Educating the Children of South Africa's Townships

By Tali Hairston

The Book of Kells
From left: Tali Hairston and Desmond Tutu

Five years ago, on my first visit to the township of Tembisa, South Africa, I stood in a classroom overflowing with neatly dressed yet impoverished black African children. While our children in the U.S. play with computers in heated buildings, learn from multiple educators, and chow down on breakfast, lunch, and snacks, many township kids live minutes from great wealth yet are educated in abject poverty. Teachers are paid very little, and nearly all live within the townships themselves.

This is the lingering impact of racism. Apartheid is over, and South Africa has come so far, yet many challenges lie ahead. South Africa reminds us that reconciliation is not a destiny to be reached, but a journey that requires faithfulness.

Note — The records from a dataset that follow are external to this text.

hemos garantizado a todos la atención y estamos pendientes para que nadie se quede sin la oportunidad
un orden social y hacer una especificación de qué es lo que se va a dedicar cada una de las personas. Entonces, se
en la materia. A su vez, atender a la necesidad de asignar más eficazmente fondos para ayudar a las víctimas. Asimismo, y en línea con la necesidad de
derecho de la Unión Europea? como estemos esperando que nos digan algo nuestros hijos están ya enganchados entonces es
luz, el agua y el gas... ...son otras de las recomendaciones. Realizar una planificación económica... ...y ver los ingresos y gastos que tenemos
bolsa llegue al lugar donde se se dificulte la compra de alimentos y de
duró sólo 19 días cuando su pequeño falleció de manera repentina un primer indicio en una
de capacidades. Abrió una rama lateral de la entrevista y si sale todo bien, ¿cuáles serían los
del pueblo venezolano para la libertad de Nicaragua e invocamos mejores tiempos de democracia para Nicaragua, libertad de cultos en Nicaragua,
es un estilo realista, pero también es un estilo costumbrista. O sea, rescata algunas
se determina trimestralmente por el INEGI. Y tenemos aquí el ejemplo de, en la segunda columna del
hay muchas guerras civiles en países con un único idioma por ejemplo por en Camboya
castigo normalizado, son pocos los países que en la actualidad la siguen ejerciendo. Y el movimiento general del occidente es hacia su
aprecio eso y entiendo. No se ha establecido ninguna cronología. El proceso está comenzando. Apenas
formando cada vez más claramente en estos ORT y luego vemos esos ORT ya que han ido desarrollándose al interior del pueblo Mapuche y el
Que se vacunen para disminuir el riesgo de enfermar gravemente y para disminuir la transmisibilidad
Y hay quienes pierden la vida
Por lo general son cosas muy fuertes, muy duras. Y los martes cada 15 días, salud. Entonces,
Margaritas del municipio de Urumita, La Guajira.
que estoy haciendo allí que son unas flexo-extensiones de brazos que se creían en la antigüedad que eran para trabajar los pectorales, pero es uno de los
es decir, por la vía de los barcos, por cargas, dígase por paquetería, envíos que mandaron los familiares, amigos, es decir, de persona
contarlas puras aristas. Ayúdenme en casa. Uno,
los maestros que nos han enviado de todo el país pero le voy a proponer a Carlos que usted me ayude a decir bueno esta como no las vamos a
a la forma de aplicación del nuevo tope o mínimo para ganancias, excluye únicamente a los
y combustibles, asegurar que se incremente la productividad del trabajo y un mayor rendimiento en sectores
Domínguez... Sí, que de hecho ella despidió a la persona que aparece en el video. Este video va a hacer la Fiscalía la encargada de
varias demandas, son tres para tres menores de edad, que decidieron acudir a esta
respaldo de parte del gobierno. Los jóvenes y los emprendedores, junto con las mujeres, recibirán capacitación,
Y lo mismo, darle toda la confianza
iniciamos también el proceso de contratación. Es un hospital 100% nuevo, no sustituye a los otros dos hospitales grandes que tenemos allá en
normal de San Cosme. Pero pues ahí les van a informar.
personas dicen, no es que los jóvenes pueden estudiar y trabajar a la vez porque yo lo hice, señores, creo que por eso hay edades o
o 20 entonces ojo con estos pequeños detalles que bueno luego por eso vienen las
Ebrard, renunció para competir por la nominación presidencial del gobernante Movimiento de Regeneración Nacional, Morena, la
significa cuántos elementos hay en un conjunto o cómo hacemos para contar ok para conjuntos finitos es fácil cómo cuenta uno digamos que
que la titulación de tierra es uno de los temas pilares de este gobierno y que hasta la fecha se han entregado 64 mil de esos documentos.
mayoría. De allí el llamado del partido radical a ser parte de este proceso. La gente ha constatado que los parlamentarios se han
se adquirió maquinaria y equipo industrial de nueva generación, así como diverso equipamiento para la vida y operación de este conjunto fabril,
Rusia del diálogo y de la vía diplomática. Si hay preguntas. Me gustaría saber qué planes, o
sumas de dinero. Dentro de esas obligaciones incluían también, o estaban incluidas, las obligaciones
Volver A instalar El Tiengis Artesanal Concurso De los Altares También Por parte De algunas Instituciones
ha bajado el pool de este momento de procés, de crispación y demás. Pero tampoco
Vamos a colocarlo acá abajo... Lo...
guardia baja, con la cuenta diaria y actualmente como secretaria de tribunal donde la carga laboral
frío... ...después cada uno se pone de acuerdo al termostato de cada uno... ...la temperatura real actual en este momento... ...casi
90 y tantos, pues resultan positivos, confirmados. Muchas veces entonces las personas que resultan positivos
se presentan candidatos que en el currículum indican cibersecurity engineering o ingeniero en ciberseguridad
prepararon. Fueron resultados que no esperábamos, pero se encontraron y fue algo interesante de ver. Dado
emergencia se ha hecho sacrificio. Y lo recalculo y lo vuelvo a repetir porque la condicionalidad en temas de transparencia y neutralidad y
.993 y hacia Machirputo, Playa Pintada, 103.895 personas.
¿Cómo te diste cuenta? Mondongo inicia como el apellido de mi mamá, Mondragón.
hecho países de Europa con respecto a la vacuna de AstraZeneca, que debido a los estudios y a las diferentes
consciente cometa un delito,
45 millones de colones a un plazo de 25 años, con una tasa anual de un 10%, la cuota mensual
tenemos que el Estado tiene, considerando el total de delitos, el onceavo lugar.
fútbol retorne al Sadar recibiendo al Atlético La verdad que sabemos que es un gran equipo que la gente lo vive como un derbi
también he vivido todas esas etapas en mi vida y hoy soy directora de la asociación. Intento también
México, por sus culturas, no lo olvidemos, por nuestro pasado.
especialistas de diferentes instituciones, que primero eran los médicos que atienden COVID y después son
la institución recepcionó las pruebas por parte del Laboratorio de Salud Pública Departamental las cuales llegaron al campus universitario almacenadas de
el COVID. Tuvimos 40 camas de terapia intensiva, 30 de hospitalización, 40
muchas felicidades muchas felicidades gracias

There was no doubt in my mind that Seattle Pacific University's John Perkins Center could and should support this classroom of wonderful children. Children are the most vulnerable in any society, but particularly in communities where historic trauma and conflict linger. Our desire was to join other organizations in helping local leaders build a model school for townships throughout South Africa.

Now, five years later, the classroom of kids has expanded from a daycare to South Africa Child Academy, a quality township school. I returned to Tembisa in April 2010 with leaders from Mercer Island Presbyterian Church to hear the concerns and hopes of the school board, teachers, and students in an effort to understand their felt needs. My role was to research those needs and begin facilitating the long-term plan for meeting those needs, using my background in Christian community development.

Our team also hoped to meet with Bishop Desmond Tutu in Cape Town in order to discuss his support of township education. We visited St. George Parish, where Tutu officiated the morning service, and later sat down for tea with him, his colleagues, and friends from around the world.

Tutu's unassuming way was surprising to me, but should not have been. Like John Perkins, Tutu embodies reconciliation in the way he looked at us as if we were not strangers, the way he listened to us as if this would not be our last conversation. For him, reconciliation is less an idea or project than a way of being in relationship with others. We shared our vision for educating the children of South Africa's townships and were encouraged by his advice and blessing.

The Perkins Center is designed to engage communities such as Tembisa, connecting students, staff, and faculty to the work of reconciliation and community development beyond campus. Next year, a group from SPU will visit the South Africa Child Academy in Tembisa, further strengthening the University's ties with the school and our commitment to global education.

For Seattle Pacific, for the Perkins Center, and for South Africa, God continues to paint a picture of just how world change happens.

Tali Hairston is director of the John M. Perkins Center for Reconciliation, Leadership Training, and Community Development, and special assistant to the president at Seattle Pacific University.